--- start Information given ---
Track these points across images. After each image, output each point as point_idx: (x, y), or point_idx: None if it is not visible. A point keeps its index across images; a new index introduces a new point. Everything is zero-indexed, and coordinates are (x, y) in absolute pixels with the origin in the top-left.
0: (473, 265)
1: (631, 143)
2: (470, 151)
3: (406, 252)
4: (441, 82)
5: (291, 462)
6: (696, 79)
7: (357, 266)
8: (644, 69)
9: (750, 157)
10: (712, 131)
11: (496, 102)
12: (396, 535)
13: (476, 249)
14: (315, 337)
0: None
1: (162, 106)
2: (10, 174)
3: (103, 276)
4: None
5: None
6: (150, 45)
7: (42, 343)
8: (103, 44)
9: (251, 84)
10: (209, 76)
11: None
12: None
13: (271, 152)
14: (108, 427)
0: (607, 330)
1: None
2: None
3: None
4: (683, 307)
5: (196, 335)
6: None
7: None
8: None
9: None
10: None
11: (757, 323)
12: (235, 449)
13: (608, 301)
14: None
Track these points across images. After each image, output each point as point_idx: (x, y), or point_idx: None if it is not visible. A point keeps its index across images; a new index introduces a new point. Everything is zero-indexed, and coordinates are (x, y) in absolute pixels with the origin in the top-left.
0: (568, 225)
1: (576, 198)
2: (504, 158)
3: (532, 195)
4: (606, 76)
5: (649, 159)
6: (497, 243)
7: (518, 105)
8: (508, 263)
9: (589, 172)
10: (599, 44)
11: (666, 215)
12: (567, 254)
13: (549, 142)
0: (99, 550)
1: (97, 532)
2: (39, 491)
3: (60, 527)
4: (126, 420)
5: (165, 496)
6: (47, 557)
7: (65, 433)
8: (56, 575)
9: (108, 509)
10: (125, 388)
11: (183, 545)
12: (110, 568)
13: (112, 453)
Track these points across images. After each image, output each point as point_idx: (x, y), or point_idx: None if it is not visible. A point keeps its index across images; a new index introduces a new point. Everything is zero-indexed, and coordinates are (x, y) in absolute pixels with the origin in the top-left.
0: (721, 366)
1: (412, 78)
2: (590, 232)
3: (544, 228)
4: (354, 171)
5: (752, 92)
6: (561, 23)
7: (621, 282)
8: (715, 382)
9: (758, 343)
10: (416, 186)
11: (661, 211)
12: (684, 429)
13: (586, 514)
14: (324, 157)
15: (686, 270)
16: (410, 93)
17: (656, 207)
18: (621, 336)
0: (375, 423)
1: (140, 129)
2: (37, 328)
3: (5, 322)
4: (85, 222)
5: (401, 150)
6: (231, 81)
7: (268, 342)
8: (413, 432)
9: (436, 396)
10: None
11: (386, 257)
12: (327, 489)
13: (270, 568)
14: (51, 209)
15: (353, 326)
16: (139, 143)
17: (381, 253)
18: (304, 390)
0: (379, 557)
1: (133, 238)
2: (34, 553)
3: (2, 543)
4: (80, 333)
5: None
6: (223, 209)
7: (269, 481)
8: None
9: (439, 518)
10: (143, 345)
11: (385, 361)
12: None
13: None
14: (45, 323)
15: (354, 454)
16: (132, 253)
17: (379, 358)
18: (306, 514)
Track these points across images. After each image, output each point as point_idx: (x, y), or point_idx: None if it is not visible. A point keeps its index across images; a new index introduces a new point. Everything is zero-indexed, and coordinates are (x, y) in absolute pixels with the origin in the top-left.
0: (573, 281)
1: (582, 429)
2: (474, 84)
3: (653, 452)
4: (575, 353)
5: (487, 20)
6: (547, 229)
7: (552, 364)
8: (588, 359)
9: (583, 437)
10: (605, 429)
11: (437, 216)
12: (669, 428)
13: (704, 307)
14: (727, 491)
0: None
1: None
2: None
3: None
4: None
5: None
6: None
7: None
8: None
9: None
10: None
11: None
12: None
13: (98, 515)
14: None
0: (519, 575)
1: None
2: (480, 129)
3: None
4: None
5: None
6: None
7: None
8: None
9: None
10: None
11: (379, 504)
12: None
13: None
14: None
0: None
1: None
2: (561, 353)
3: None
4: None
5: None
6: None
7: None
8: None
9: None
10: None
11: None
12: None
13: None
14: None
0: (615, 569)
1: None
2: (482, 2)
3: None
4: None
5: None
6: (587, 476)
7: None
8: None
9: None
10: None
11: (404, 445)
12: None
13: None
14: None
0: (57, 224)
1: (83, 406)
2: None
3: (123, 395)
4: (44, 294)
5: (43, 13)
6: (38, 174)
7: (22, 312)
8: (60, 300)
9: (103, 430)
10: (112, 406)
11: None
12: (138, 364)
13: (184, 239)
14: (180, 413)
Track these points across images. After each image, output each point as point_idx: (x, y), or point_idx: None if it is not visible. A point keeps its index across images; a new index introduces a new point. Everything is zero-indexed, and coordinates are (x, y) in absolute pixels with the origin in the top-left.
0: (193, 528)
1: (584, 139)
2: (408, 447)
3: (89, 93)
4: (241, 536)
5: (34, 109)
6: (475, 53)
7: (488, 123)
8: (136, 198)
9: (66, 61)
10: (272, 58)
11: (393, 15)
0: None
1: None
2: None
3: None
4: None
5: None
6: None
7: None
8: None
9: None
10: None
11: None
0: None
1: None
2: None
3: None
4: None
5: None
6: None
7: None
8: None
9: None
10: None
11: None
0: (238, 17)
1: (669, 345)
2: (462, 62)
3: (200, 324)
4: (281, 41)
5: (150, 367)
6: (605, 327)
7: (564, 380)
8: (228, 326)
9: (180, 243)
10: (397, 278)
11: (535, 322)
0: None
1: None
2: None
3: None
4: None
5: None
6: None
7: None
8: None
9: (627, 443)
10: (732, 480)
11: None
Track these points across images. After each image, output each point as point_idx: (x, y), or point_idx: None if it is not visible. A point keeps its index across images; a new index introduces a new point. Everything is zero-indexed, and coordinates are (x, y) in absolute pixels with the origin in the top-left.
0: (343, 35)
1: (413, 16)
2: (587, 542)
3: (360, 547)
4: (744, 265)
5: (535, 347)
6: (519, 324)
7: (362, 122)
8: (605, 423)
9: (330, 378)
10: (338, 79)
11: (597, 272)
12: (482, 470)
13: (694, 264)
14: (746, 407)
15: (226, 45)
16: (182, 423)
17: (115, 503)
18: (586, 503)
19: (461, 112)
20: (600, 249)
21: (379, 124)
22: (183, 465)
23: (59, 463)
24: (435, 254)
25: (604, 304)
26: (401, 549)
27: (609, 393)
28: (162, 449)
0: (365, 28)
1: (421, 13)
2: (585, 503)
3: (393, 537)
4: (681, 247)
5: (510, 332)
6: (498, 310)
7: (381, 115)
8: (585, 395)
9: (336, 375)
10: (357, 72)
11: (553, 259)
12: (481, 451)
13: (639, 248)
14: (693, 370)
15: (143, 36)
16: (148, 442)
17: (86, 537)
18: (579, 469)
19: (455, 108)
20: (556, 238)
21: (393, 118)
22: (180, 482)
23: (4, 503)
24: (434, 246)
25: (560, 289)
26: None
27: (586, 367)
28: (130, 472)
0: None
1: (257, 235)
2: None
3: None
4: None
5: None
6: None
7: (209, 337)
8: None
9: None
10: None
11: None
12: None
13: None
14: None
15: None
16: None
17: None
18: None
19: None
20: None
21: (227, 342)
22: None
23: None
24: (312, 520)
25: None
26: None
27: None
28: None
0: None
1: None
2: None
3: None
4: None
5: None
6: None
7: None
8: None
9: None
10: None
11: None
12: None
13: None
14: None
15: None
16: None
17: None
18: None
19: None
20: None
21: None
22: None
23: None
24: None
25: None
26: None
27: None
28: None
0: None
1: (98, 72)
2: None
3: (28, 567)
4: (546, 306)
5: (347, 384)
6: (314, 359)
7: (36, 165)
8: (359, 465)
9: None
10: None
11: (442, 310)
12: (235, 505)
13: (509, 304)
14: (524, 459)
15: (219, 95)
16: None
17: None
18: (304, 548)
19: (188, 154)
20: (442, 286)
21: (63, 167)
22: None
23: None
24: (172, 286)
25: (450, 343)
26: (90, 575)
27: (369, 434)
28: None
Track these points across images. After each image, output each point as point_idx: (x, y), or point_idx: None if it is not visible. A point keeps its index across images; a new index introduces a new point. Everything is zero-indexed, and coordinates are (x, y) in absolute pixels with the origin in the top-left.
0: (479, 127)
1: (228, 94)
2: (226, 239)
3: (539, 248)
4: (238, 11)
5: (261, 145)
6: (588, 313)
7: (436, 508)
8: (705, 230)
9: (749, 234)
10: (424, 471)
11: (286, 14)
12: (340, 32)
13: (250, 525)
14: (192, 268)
--- end Information given ---
▶ **Written task**
Return the rows above unchanged, from the first line through the line containing "6: (696, 79)", including both ends.

▶ **Output for this task**
Track these points across images. After each image, output each point as point_idx: (x, y), or point_idx: None if it is not visible. A point keeps its index across images; a new index introduces a new point. Everything is zero-indexed, and coordinates are (x, y) in absolute pixels with the origin in the top-left.
0: (473, 265)
1: (631, 143)
2: (470, 151)
3: (406, 252)
4: (441, 82)
5: (291, 462)
6: (696, 79)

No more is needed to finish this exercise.